Monday, September 10, 2007

What's in a name

September 11th has become a somber day for me. It's the Kennedy assassination of my generation. I know precisely where I was when the details began to unfold - the confusion, then the chilling realization of what had happenned. Every year I feel a considerable loss, and I mourn not only for the people who died on that day, but also the loss of the banding together, as Americans, that happenned that day, that has since been extinguished by the misuse of 9/11 as a cover for a misguided war.

Did 9/11 affect our nation more than the Kennedy assassination? Will people 45 years hence know and commemorate the date of September 11th? I will admit I had to look up the Kennedy assissination on wikipedia to discover when it was (November 22, 1963). But, since September 11th is "September 11th" or "9/11" not the "Al Qaeda attacks on American soil" or even the "World Trade Center bombings," it seems difficult to think that the actual date will ever fall into neglect.
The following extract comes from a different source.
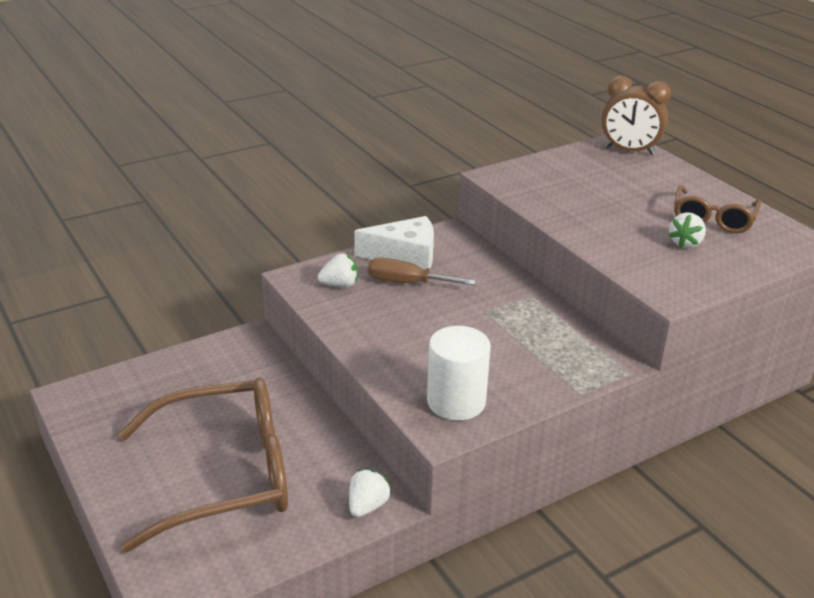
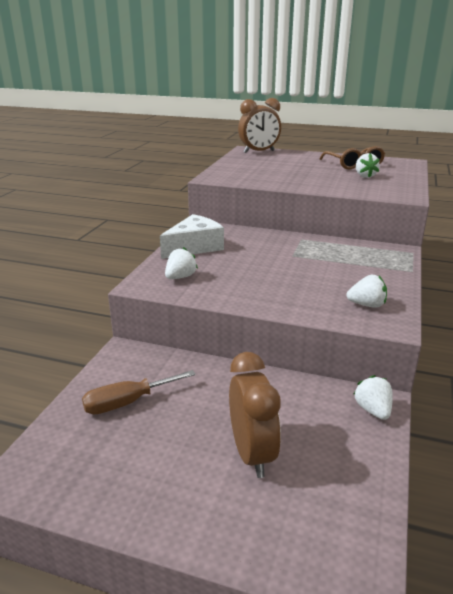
camera: 40 degrees left, 5 degrees down
brown glasses [118,378,288,552] -> brown clock [229,352,281,478]
brown screwdriver [368,258,476,285] -> brown screwdriver moved to [82,370,196,414]
white cylinder [427,326,491,420] -> white strawberry [347,275,387,308]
The fact that the events and the date are so inextricably tied creates a disorienting sensation when abroad. It's September 11th here. But 6 years ago today, it was September 10th in New York, still bright and hopeful. Most Australians likely didn't hear the news until September 12th. I feel like I should be taking my moment of quiet contemplation today on the events 7 years ago and the reactions to them across since then. But, I feel alone in doing so. I could wait til tomorrow to review the slide shows of the memorial at ground zero. But that's still not my September 11th.

Perhaps though, mourning without the media's recounting of events, the excerpts from the blackboxes, the harrowing 911 transcripts, is the most healthy thing to do. Maybe it is part of the recovery process. I don't believe that a September 11th will pass in the next 100 years that will be devoid of some formal recognition of the date, but maybe it's time for Americans, or at least for me, to start to move on.